## What is being asked
Locate each line of the material below that contains the word "Approximations", and copy those lines out.

## Data extract
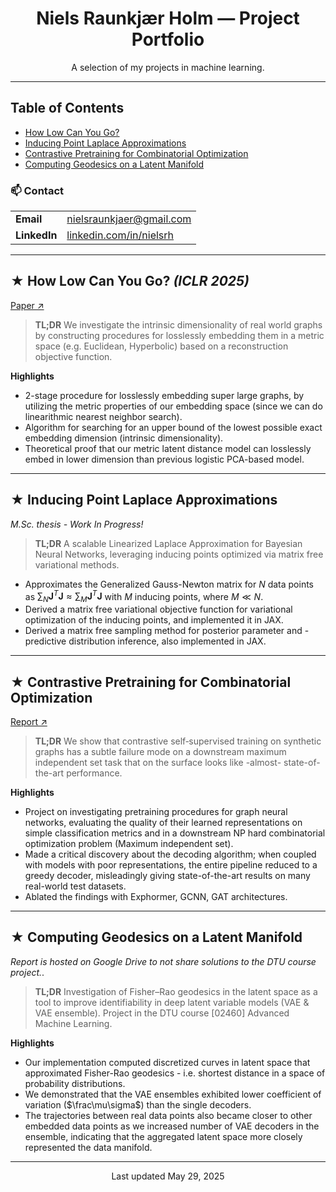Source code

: <h1 align="center">Niels Raunkjær Holm — Project Portfolio</h1>

<p align="center">
A selection of my projects in machine learning.<br>
</p>

---

## Table of Contents

* [How Low Can You Go?](#how-low-can-you-go-iclr‑2025)
* [Inducing Point Laplace Approximations](#inducing-point-laplace-approximations)
* [Contrastive Pretraining for Combinatorial Optimization](#contrastive-pretraining-for-combinatorial-optimization)
* [Computing Geodesics on a Latent Manifold](#computing-geodesics-on-a-latent-manifold)

### 📫 Contact
|                 |                 |
| --------------- | ----------------------------------------------------- |
| **Email**       | [nielsraunkjaer@gmail.com](mailto:nielsraunkjaer@gmail.com) |
| **LinkedIn**    | [linkedin.com/in/nielsrh](https://www.linkedin.com/in/nielsrh) |

---

## $\bigstar$ How Low Can You Go? *(ICLR 2025)*

[Paper ↗](https://openreview.net/pdf?id=V71ITh2w40)

> **TL;DR** We investigate the intrinsic dimensionality of real world graphs by constructing procedures for losslessly embedding them in a metric space (e.g. Euclidean, Hyperbolic) based on a reconstruction objective function.

**Highlights**

* 2-stage procedure for losslessly embedding super large graphs, by utilizing the metric properties of our embedding space (since we can do linearithmic nearest neighbor search).
* Algorithm for searching for an upper bound of the lowest possible exact embedding dimension (intrinsic dimensionality).
* Theoretical proof that our metric latent distance model can losslessly embed in lower dimension than previous logistic PCA-based model.

---

## $\bigstar$ Inducing Point Laplace Approximations

*M.Sc. thesis - Work In Progress!*

> **TL;DR** A scalable Linearized Laplace Approximation for Bayesian Neural Networks, leveraging inducing points optimized via matrix free variational methods.

* Approximates the Generalized Gauss-Newton matrix for $N$ data points as $\sum_N \mathbf{J}^T \mathbf{J} \approx \sum_M \mathbf{J}^T \mathbf{J}$ with $M$ inducing points, where $M \ll N$.
* Derived a matrix free variational objective function for variational optimization of the inducing points, and implemented it in JAX.
* Derived a matrix free sampling method for posterior parameter and -predictive distribution inference, also implemented in JAX.

---

## $\bigstar$ Contrastive Pretraining for Combinatorial Optimization

[Report ↗](contrastive_pretraining_for_combinatorics.pdf)

> **TL;DR** We show that contrastive self‑supervised training on synthetic graphs has a subtle failure mode on a downstream maximum independent set task that on the surface looks like -almost- state-of-the-art performance.

**Highlights**

* Project on investigating pretraining procedures for graph neural networks, evaluating the quality of their learned representations on simple classification metrics and in a downstream NP hard combinatorial optimization problem (Maximum independent set).
* Made a critical discovery about the decoding algorithm; when coupled with models with poor representations, the entire pipeline reduced to a greedy decoder, misleadingly giving state-of-the-art results on many real-world test datasets.
* Ablated the findings with Exphormer, GCNN, GAT architectures.

---

## $\bigstar$ Computing Geodesics on a Latent Manifold

*Report is hosted on Google Drive to not share solutions to the DTU course project.*.

> **TL;DR** Investigation of Fisher–Rao geodesics in the latent space as a tool to improve identifiability in deep latent variable models (VAE \& VAE ensemble). Project in the DTU course [02460] Advanced Machine Learning.

**Highlights**

* Our implementation computed discretized curves in latent space that approximated Fisher-Rao geodesics - i.e. shortest distance in a space of probability distributions.
* We demonstrated that the VAE ensembles exhibited lower coefficient of variation ($\frac\mu\sigma$) than the single decoders.
* The trajectories between real data points also became closer to other embedded data points as we increased number of VAE decoders in the ensemble, indicating that the aggregated latent space more closely represented the data manifold.

---

<p align="center">
Last updated May 29, 2025
</p>
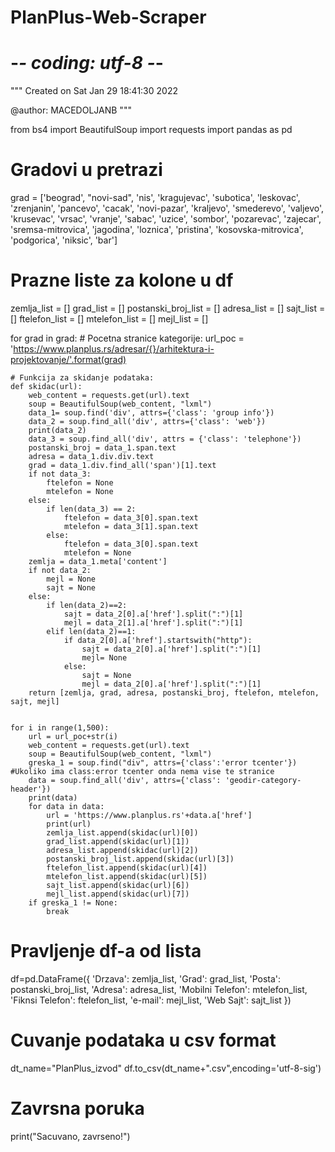 # PlanPlus-Web-Scraper

# -*- coding: utf-8 -*-
"""
Created on Sat Jan 29 18:41:30 2022

@author: MACEDOLJANB
"""

from bs4 import BeautifulSoup
import requests
import pandas as pd
# Gradovi u pretrazi
grad = ['beograd', "novi-sad", 'nis', 'kragujevac', 'subotica', 'leskovac', 'zrenjanin', 'pancevo', 'cacak',
        'novi-pazar', 'kraljevo', 'smederevo', 'valjevo', 'krusevac', 'vrsac', 'vranje', 'sabac', 'uzice', 'sombor',
        'pozarevac', 'zajecar', 'sremsa-mitrovica', 'jagodina', 'loznica', 'pristina', 'kosovska-mitrovica',
        'podgorica', 'niksic', 'bar']


# Prazne liste za kolone u df
zemlja_list = []
grad_list = []
postanski_broj_list = []
adresa_list = []
sajt_list = []
ftelefon_list = []
mtelefon_list = []
mejl_list = []

for grad in grad:
    # Pocetna stranice kategorije:
    url_poc = 'https://www.planplus.rs/adresar/{}/arhitektura-i-projektovanje/'.format(grad)
    
    # Funkcija za skidanje podataka:
    def skidac(url):
        web_content = requests.get(url).text
        soup = BeautifulSoup(web_content, "lxml")
        data_1= soup.find('div', attrs={'class': 'group info'})
        data_2 = soup.find_all('div', attrs={'class': 'web'})
        print(data_2)
        data_3 = soup.find_all('div', attrs = {'class': 'telephone'})
        postanski_broj = data_1.span.text
        adresa = data_1.div.div.text
        grad = data_1.div.find_all('span')[1].text
        if not data_3:
            ftelefon = None
            mtelefon = None
        else:
            if len(data_3) == 2:
                ftelefon = data_3[0].span.text
                mtelefon = data_3[1].span.text
            else:
                ftelefon = data_3[0].span.text
                mtelefon = None
        zemlja = data_1.meta['content']
        if not data_2:
            mejl = None
            sajt = None
        else:
            if len(data_2)==2:
                sajt = data_2[0].a['href'].split(":")[1]
                mejl = data_2[1].a['href'].split(":")[1]
            elif len(data_2)==1:
                if data_2[0].a['href'].startswith("http"):
                    sajt = data_2[0].a['href'].split(":")[1]
                    mejl= None
                else:
                    sajt = None
                    mejl = data_2[0].a['href'].split(":")[1]
        return [zemlja, grad, adresa, postanski_broj, ftelefon, mtelefon, sajt, mejl]
    
    
    for i in range(1,500):
        url = url_poc+str(i)
        web_content = requests.get(url).text
        soup = BeautifulSoup(web_content, "lxml")
        greska_1 = soup.find("div", attrs={'class':'error tcenter'}) #Ukoliko ima class:error tcenter onda nema vise te stranice
        data = soup.find_all('div', attrs={'class': 'geodir-category-header'})
        print(data)
        for data in data:
            url = 'https://www.planplus.rs'+data.a['href']
            print(url)
            zemlja_list.append(skidac(url)[0])
            grad_list.append(skidac(url)[1])
            adresa_list.append(skidac(url)[2])
            postanski_broj_list.append(skidac(url)[3])
            ftelefon_list.append(skidac(url)[4])
            mtelefon_list.append(skidac(url)[5])
            sajt_list.append(skidac(url)[6])
            mejl_list.append(skidac(url)[7])
        if greska_1 != None:
            break

# Pravljenje df-a od lista
df=pd.DataFrame({
    'Drzava': zemlja_list,
    'Grad': grad_list,
    'Posta': postanski_broj_list,
    'Adresa': adresa_list,
    'Mobilni Telefon': mtelefon_list,
    'Fiknsi Telefon': ftelefon_list,
    'e-mail': mejl_list,
    'Web Sajt': sajt_list
    })   

# Cuvanje podataka u csv format
dt_name="PlanPlus_izvod"
df.to_csv(dt_name+".csv",encoding='utf-8-sig')
# Zavrsna poruka
print("Sacuvano, zavrseno!")
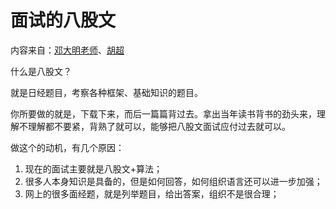 # 面试的八股文
内容来自：[邓大明老师](https://github.com/flycash/interview-baguwen)、[胡超](https://github.com/mao888/golang-guide)

什么是八股文？

就是日经题目，考察各种框架、基础知识的题目。

你所要做的就是，下载下来，而后一篇篇背过去。拿出当年读书背书的劲头来，理解不理解都不要紧，背熟了就可以，能够把八股文面试应付过去就可以。

做这个的动机，有几个原因：

1. 现在的面试主要就是八股文+算法；
2. 很多人本身知识是具备的，但是如何回答，如何组织语言还可以进一步加强；
3. 网上的很多面经题，就是列举题目，给出答案，组织不是很合理；
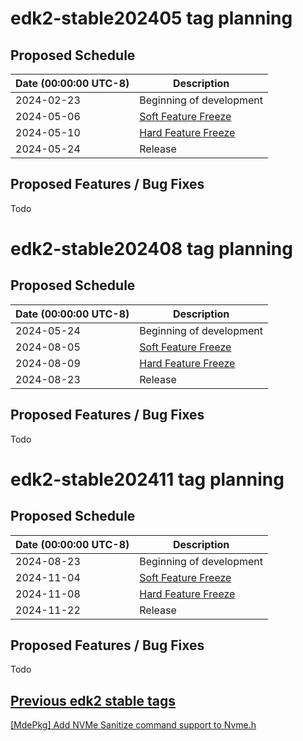 # edk2-stable202405 tag planning

## Proposed Schedule

| Date (00:00:00 UTC-8)| Description                              |
| ---------------------| ---------------------------------------- |
| 2024-02-23           | Beginning of development                 |
| 2024-05-06           | [Soft Feature Freeze](SoftFeatureFreeze) |
| 2024-05-10           | [Hard Feature Freeze](HardFeatureFreeze) |
| 2024-05-24           | Release                                  |

## Proposed Features / Bug Fixes
Todo

# edk2-stable202408 tag planning

## Proposed Schedule

| Date (00:00:00 UTC-8)| Description                              |
| ---------------------| ---------------------------------------- |
| 2024-05-24           | Beginning of development                 |
| 2024-08-05           | [Soft Feature Freeze](SoftFeatureFreeze) |
| 2024-08-09           | [Hard Feature Freeze](HardFeatureFreeze) |
| 2024-08-23           | Release                                  |

## Proposed Features / Bug Fixes
Todo

# edk2-stable202411 tag planning

## Proposed Schedule

| Date (00:00:00 UTC-8)| Description                              |
| ---------------------| ---------------------------------------- |
| 2024-08-23           | Beginning of development                 |
| 2024-11-04           | [Soft Feature Freeze](SoftFeatureFreeze) |
| 2024-11-08           | [Hard Feature Freeze](HardFeatureFreeze) |
| 2024-11-22           | Release                                  |

## Proposed Features / Bug Fixes
Todo


## [Previous edk2 stable tags](https://github.com/tianocore/edk2/tags)
[[MdePkg] Add NVMe Sanitize command support to Nvme.h](https://bugzilla.tianocore.org/show_bug.cgi?id=4591)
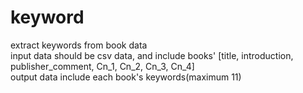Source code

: # keyword
extract keywords from book data  
input data should be csv data, and include books' [title, introduction, publisher_comment, Cn_1, Cn_2, Cn_3, Cn_4]  
output data include each book's keywords(maximum 11)   
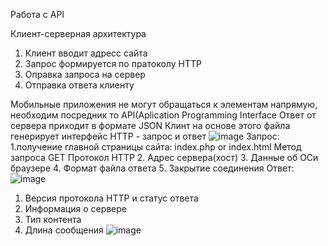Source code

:
Работа с API

Клиент-серверная архитектура
1. Клиент вводит адресс сайта
2. Запрос формируется по пратоколу HTTP
3. Оправка запроса на сервер
4. Отправка ответа клиенту

Мобильные приложения не могут обращаться к элементам напрямую, необходим посредник то API(Aplication Programming Interface
Ответ от сервера приходит в формате JSON
Клинт на основе этого файла генерирует интерфейс
HTTP - запрос и ответ
![image](https://user-images.githubusercontent.com/97594452/213110596-2c501746-1d0a-4828-8910-19497274a01b.png)
Запрос:
1.получение главной страницы сайта:
index.php or index.html
Метод запроса GET
Протокол HTTP
2. Адрес сервера(хост)
3. Данные об ОСи браузере
4. Формат файла ответа
5. Закрытие соединения
Ответ:
![image](https://user-images.githubusercontent.com/97594452/213112080-5aaaa5e8-6283-4955-b950-35306c6b70f9.png)
1. Версия протокола HTTP и статус ответа
2. Информация о сервере
3. Тип контента
4. Длина сообщения
![image](https://user-images.githubusercontent.com/97594452/213112955-fc59d673-4ca7-439f-9b00-7d941c239edb.png)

## Output below
* [Inducing Point Laplace Approximations](#inducing-point-laplace-approximations)
## $\bigstar$ Inducing Point Laplace Approximations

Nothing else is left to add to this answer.